Help solving the sysadm's nightmare
erich at alogreentechnologies.com
Sat Jul 21 17:42:34 UTC 2012
what or who stops you from making a copy of the machine and start testing there?
This is the only valid option if you do not want to interrupt a running server.
On Saturday 21 July 2012 14:59:40 Robert Bonomi wrote:
> > From: Wojciech Puchar <wojtek at wojtek.tensor.gdynia.pl>
> > Date: Thu, 19 Jul 2012 10:12:05 +0200 (CEST)
> > Subject: Re: Help solving the sysadm's nightmare
> [[ sarcastic comment with no useful value removed ]]
> > > it's a mess, and ofcourse everything is "critical" there is no room for
> > > interruption of service.
> > >
> > > Now, I have no idea which processes actually require access to those
> > > files, what privileges these processes run with and which files are
> > > actually executable or just plain files.
> > i can only help you with base system and ports permissions, and /var and
> > /etc
> > just look how it should be
> Of gourse, setting system/ports permissins back to the way "it should be"
> WILL re-introduce the problems that were 'solved' by the prior administrator
> changing permissiona as descrribed, resulting in UNACCEPTABLE interruption
> of operations -- quote:
> "Everything is 'critical' there is no room for interruption of service."
> > > What I know is that lots of files are on samba shares and lots of files
> > > are used by uniface9 application, but I don't know much about uniface
> > > or if this is actually executed on the client or on the server.
> > look at samba config to check as what user directories are accessed. set
> > it as such user and chmod 700 is enough.
> While that "instruction" may have some relevance to _some_ situations, there
> is *NO* guarantee that, say, multiple users in a given department of the
> business do _not_ require access to files in the 'user directory' of another
> employee in that same department.
> While one can argue -- with some validity -- that things "should not" be
> that way, one _cannot_ guarantee that such is not the case. ESPECIALLY,
> given the mind-set of the prior admin(s).

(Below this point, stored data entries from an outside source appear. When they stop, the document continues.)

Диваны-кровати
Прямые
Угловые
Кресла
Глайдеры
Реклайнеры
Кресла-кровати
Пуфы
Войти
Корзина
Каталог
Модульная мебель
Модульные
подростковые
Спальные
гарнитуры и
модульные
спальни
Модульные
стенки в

> Thus, changing permissions 'as directed' _does_ have a definite possibilit
> of causing unacceptable interruption of critical services.
> > > So, how can I
> > > - determine which users actually need read or write access to these
> > > files?
> > lsof will not help you.
> Using lsof will *DEFINITELY* _help_ -- in identifying which applications
> access which files. lsof output will not be comprehensive/complete, because
> a single lsof run only produces a snapshot of what currentl-running processes
> have what files open at that time. But it *DOES* provide a 'starting point',
> a list of the files that the running applications are _proven_ to require
> access to. Changing permissions on those lsof-identified files, such that
> the application in question does _not_ have access to it *WILL* break that
> Knowing what -not- to do -- because "doing that thing" _will_ break
> something -- is a _critical_ part of determining what =can= be done.